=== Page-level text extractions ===
[Start of section]

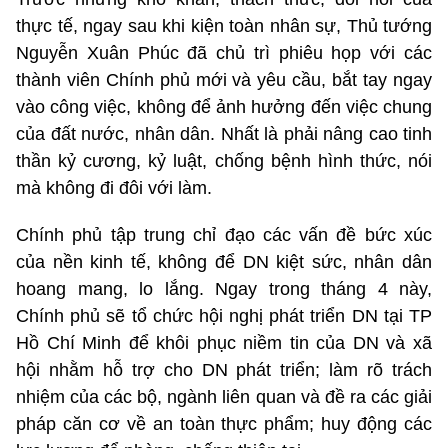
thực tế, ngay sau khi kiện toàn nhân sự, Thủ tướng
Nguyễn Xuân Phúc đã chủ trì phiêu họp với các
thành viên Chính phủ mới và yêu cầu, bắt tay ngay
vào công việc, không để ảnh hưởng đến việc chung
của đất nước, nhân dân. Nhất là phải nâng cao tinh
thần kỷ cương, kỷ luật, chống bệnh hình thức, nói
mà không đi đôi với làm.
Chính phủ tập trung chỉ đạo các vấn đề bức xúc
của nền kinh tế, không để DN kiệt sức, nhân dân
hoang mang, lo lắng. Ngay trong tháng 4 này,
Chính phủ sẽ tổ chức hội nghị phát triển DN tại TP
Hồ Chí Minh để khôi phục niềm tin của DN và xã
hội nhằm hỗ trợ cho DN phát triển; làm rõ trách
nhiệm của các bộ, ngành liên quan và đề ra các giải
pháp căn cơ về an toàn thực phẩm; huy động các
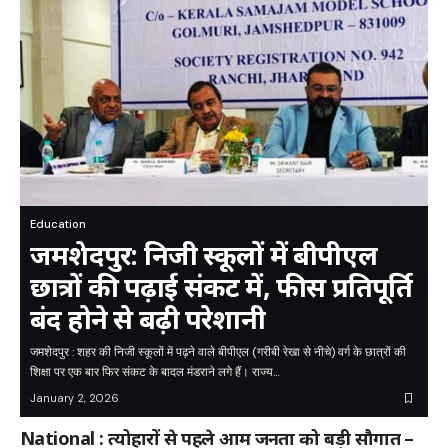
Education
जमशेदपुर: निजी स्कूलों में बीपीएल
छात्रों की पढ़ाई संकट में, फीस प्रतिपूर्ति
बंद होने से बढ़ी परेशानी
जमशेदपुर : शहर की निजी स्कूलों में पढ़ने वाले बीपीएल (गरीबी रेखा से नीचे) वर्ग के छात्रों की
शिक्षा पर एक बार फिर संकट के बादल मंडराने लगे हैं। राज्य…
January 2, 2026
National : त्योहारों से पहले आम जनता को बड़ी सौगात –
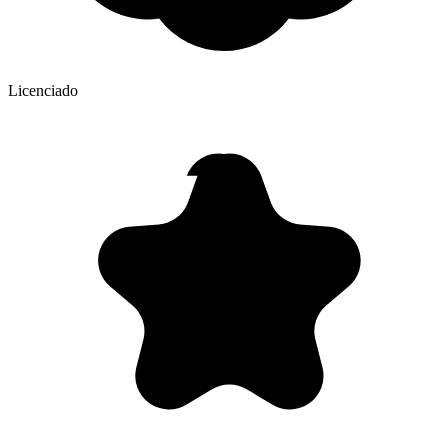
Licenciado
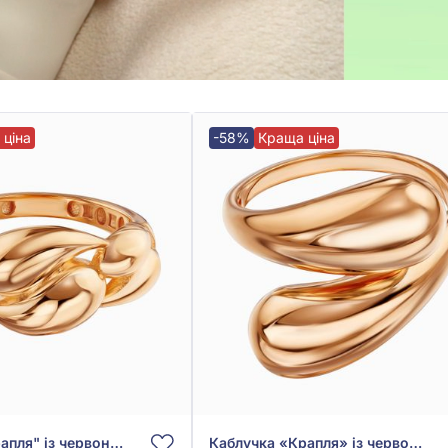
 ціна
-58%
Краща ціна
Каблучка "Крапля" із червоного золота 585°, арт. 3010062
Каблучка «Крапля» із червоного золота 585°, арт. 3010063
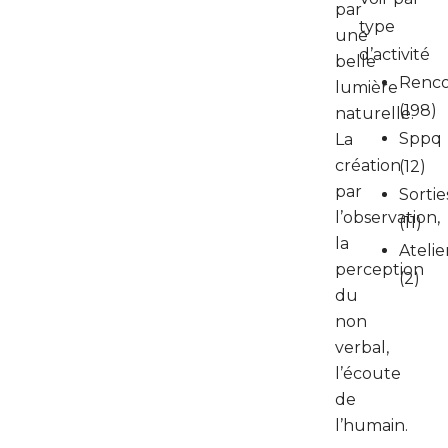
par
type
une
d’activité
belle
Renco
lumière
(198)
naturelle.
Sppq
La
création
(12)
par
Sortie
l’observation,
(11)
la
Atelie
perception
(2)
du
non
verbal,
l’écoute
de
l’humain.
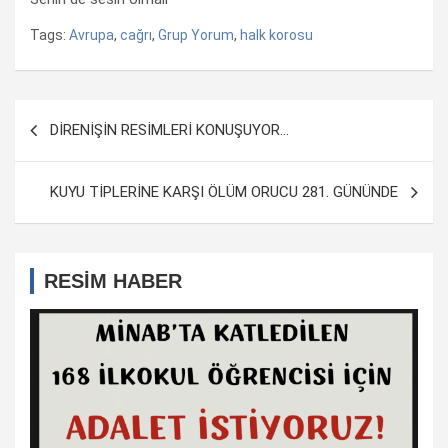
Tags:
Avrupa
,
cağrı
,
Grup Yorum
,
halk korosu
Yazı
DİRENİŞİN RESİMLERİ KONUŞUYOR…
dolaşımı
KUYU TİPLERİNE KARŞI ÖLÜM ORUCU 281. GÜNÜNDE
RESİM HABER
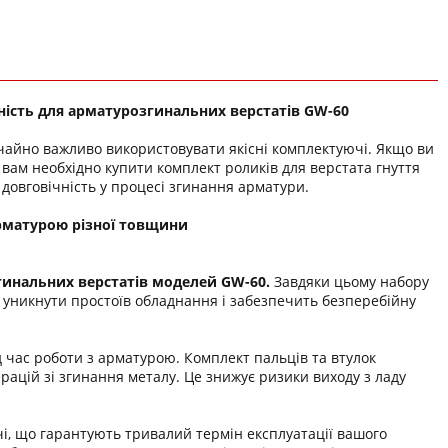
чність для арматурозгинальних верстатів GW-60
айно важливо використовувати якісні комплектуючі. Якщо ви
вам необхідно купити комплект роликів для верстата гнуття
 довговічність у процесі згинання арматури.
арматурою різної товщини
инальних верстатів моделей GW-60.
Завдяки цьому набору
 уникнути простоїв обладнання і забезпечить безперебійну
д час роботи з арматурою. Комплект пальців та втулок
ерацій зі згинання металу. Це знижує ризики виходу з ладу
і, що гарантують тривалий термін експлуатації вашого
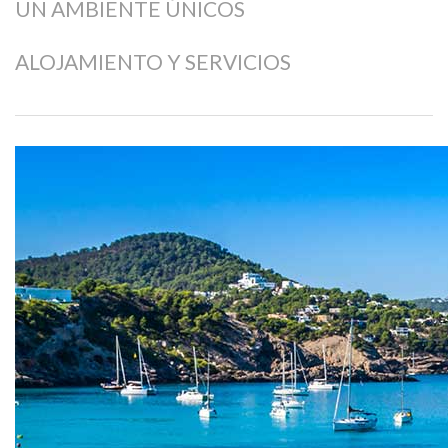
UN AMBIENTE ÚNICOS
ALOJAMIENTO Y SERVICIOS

[End of section]

=== Work order ===
Your reply should be the lines of the records from the start through the line with "і, що гарантують", copied word for word, pictures omitted.

=== Task solution ===
thực tế, ngay sau khi kiện toàn nhân sự, Thủ tướng
Nguyễn Xuân Phúc đã chủ trì phiêu họp với các
thành viên Chính phủ mới và yêu cầu, bắt tay ngay
vào công việc, không để ảnh hưởng đến việc chung
của đất nước, nhân dân. Nhất là phải nâng cao tinh
thần kỷ cương, kỷ luật, chống bệnh hình thức, nói
mà không đi đôi với làm.
Chính phủ tập trung chỉ đạo các vấn đề bức xúc
của nền kinh tế, không để DN kiệt sức, nhân dân
hoang mang, lo lắng. Ngay trong tháng 4 này,
Chính phủ sẽ tổ chức hội nghị phát triển DN tại TP
Hồ Chí Minh để khôi phục niềm tin của DN và xã
hội nhằm hỗ trợ cho DN phát triển; làm rõ trách
nhiệm của các bộ, ngành liên quan và đề ra các giải
pháp căn cơ về an toàn thực phẩm; huy động các
Education
जमशेदपुर: निजी स्कूलों में बीपीएल
छात्रों की पढ़ाई संकट में, फीस प्रतिपूर्ति
बंद होने से बढ़ी परेशानी
जमशेदपुर : शहर की निजी स्कूलों में पढ़ने वाले बीपीएल (गरीबी रेखा से नीचे) वर्ग के छात्रों की
शिक्षा पर एक बार फिर संकट के बादल मंडराने लगे हैं। राज्य…
January 2, 2026
National : त्योहारों से पहले आम जनता को बड़ी सौगात –
Licenciado
 ціна
-58%
Краща ціна
Каблучка "Крапля" із червоного золота 585°, арт. 3010062
Каблучка «Крапля» із червоного золота 585°, арт. 3010063
par
type
une
d’activité
belle
Renco
lumière
(198)
naturelle.
Sppq
La
création
(12)
par
Sortie
l’observation,
(11)
la
Atelie
perception
(2)
du
non
verbal,
l’écoute
de
l’humain.
Tags:
Avrupa
,
cağrı
,
Grup Yorum
,
halk korosu
Yazı
DİRENİŞİN RESİMLERİ KONUŞUYOR…
dolaşımı
KUYU TİPLERİNE KARŞI ÖLÜM ORUCU 281. GÜNÜNDE
RESİM HABER
чність для арматурозгинальних верстатів GW-60
айно важливо використовувати якісні комплектуючі. Якщо ви
вам необхідно купити комплект роликів для верстата гнуття
 довговічність у процесі згинання арматури.
арматурою різної товщини
инальних верстатів моделей GW-60.
Завдяки цьому набору
 уникнути простоїв обладнання і забезпечить безперебійну
д час роботи з арматурою. Комплект пальців та втулок
ерацій зі згинання металу. Це знижує ризики виходу з ладу
і, що гарантують тривалий термін експлуатації вашого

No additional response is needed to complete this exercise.